Narcissus bulbicodium x2.

Two early flowering Narcissus bulbicodium: on the left is Narcissus bulbicodium ssp nivalis from the Sierra de Credos in Spain. The slightly taller on the right is Narcissus bulbicodium collected in Portugal - you will also notice that I have sown the seed in the same pot as the mature bulbs of this one in an attempt to save space.

Crocus baytopiorum

Crocus baytopiorum has this lovely delicate shade of blue it is not the easiest of crocus to grow but I have just been told by a friend that she has seen a lovely clump growing and flowering to perfection in a cold garden in Aberdeenshire so I am going to put half of mine into the garden.

Crocus vitallinus OS1283

Two shots of Crocus vitallinus OS1283, from Southern Turkey South to the Lebanon, which can apparently flower in the late autumn or early spring ( ours is a spring version). In the small group of seedlings that we have, this is the only one with the dark feathering on the petals the others are all yellow - notice the very frilly stigma.
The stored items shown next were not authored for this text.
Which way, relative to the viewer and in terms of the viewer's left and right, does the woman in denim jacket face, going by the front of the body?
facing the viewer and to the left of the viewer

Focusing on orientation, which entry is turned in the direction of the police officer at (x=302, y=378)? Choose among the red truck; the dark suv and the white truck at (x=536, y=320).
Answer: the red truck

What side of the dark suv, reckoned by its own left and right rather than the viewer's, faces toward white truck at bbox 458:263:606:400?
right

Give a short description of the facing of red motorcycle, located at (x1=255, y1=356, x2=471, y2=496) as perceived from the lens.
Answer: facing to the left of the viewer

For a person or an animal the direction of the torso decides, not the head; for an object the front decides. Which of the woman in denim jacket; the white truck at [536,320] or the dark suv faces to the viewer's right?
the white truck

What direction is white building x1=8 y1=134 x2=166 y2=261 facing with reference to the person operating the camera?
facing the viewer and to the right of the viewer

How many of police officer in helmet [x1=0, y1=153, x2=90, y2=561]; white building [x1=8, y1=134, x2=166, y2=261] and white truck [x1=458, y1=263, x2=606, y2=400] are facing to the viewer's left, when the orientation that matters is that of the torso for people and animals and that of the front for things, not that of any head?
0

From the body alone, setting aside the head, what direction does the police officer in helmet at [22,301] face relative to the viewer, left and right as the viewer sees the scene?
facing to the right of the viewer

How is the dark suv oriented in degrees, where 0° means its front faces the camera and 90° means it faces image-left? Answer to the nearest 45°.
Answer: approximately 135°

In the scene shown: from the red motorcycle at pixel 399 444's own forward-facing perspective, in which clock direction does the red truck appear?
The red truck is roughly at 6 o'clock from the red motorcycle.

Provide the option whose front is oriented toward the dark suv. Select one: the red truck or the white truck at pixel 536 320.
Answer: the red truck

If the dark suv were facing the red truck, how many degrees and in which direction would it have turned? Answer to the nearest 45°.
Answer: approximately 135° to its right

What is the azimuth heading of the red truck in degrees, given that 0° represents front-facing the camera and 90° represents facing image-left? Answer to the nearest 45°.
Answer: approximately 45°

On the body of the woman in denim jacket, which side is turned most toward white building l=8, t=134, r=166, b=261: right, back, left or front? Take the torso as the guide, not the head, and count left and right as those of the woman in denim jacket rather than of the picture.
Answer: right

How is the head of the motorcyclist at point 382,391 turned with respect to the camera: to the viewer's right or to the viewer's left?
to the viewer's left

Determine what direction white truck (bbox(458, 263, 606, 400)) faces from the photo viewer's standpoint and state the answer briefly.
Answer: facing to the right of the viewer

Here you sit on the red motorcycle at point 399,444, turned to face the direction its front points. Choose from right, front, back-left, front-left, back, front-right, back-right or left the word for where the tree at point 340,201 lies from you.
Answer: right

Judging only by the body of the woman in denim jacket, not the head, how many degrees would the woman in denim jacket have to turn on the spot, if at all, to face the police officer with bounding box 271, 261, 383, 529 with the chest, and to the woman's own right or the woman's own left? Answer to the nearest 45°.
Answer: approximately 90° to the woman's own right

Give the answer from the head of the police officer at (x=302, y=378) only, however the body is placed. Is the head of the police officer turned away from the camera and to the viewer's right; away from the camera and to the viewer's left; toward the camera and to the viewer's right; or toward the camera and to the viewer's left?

I love the 'I have just washed it and cannot do a thing with it' look !

Fritillaria chitralensis.

If you have read all last year's logs you will remember the disaster that befell our single mature plant of Fritillaria chitralensis - a blacbird snapped off the stem bearing three developing seed pods. Well I am taking no chances this year I am determined to get some more seed from one of the rarest Frits in cultivation.